[TASK BRIEF]
Print the data below word for word, leaving out the pictures.

****

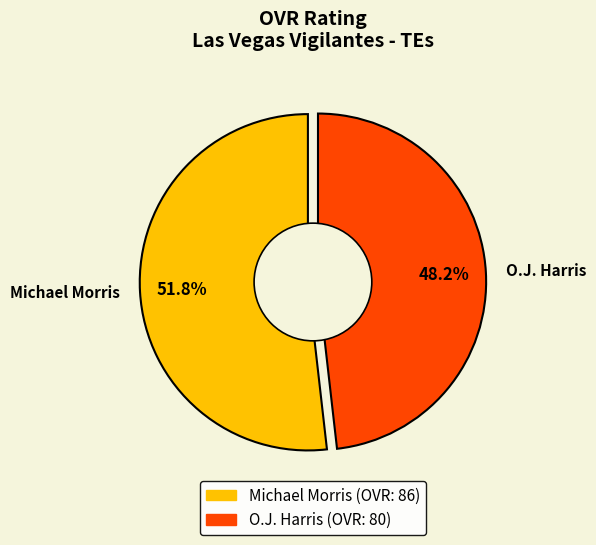

Count the number of slices in the pie.

2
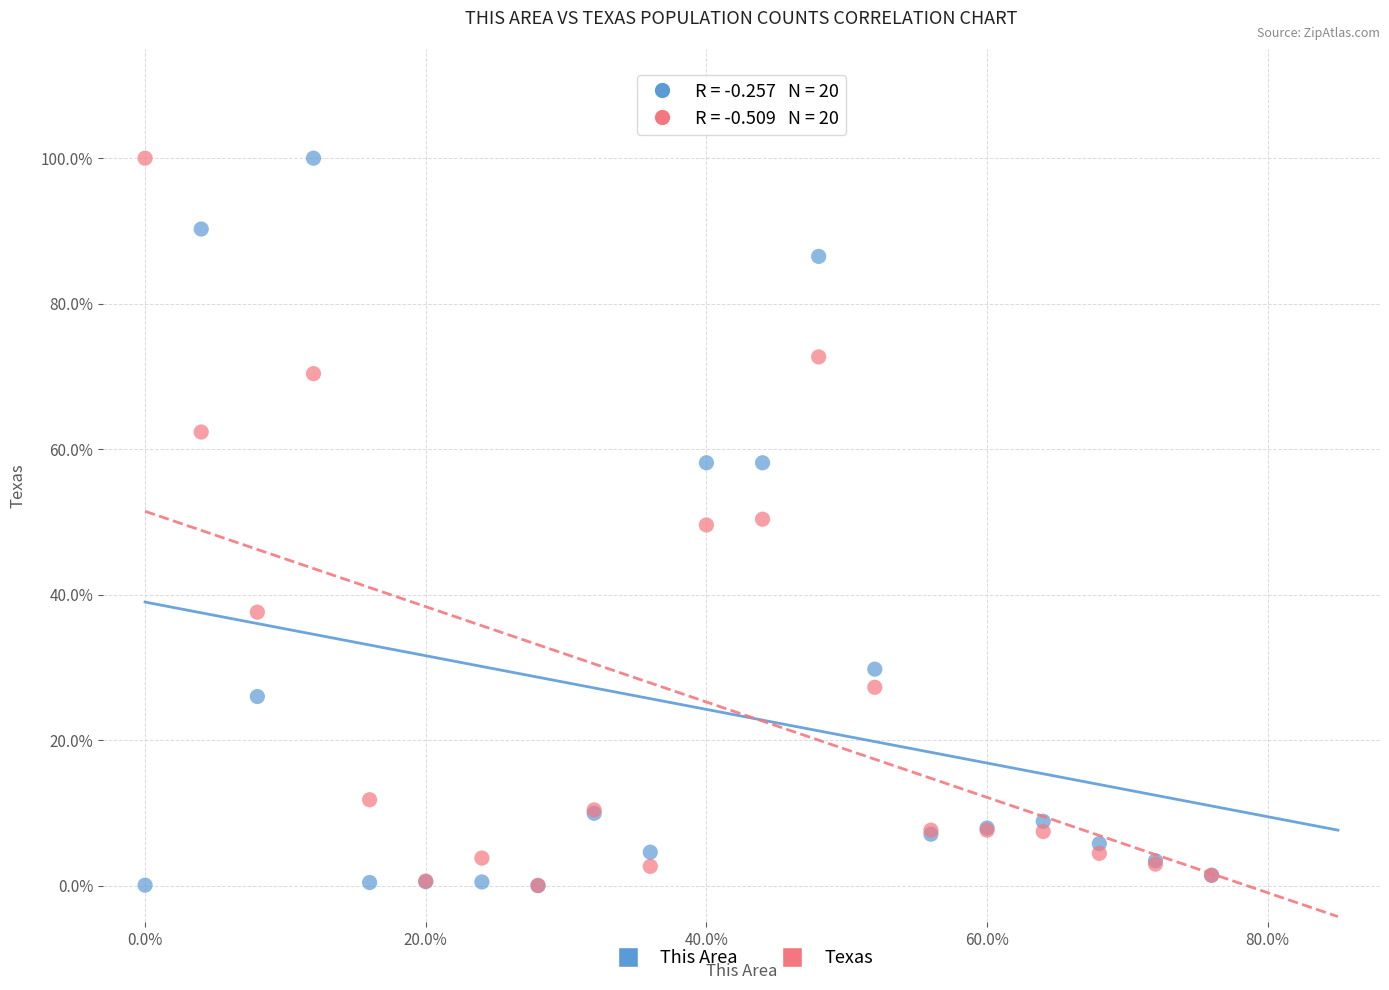

What are all the series names shown in the legend?

This Area, Texas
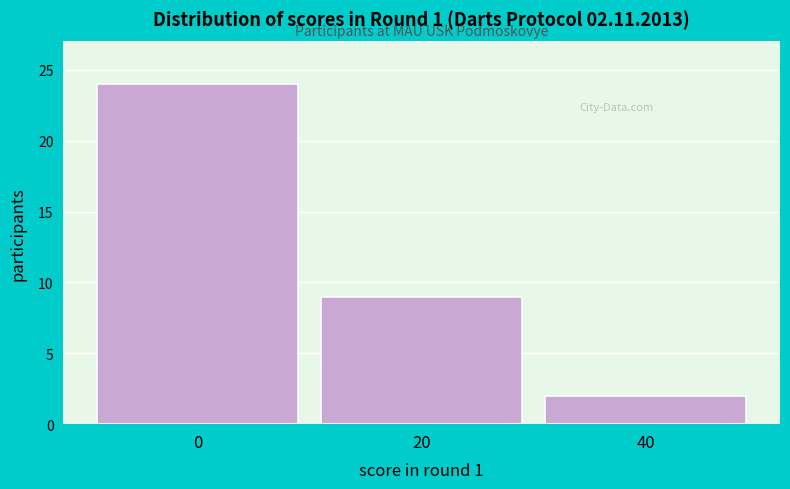

Reading left to right, what are all the values shown in this chart?

0=24	20=9	40=2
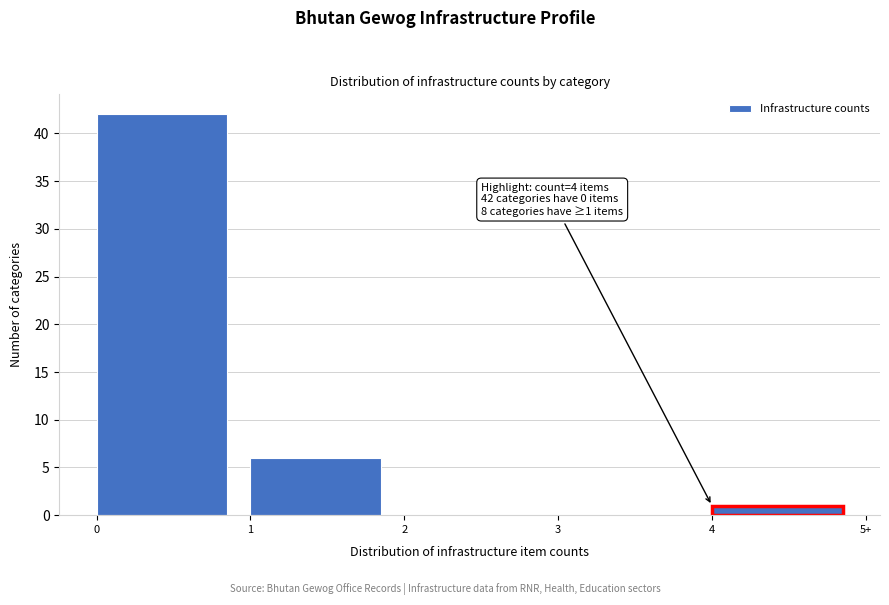

Reading left to right, transcribe all the data shown in this chart.

0=42	1=6	2=0	3=0	4=1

****

[WRITTEN RESPONSE]
Count the number of slices in the pie.

2

What are all the series names shown in the legend?

This Area, Texas

Reading left to right, what are all the values shown in this chart?

0=24	20=9	40=2

Reading left to right, transcribe all the data shown in this chart.

0=42	1=6	2=0	3=0	4=1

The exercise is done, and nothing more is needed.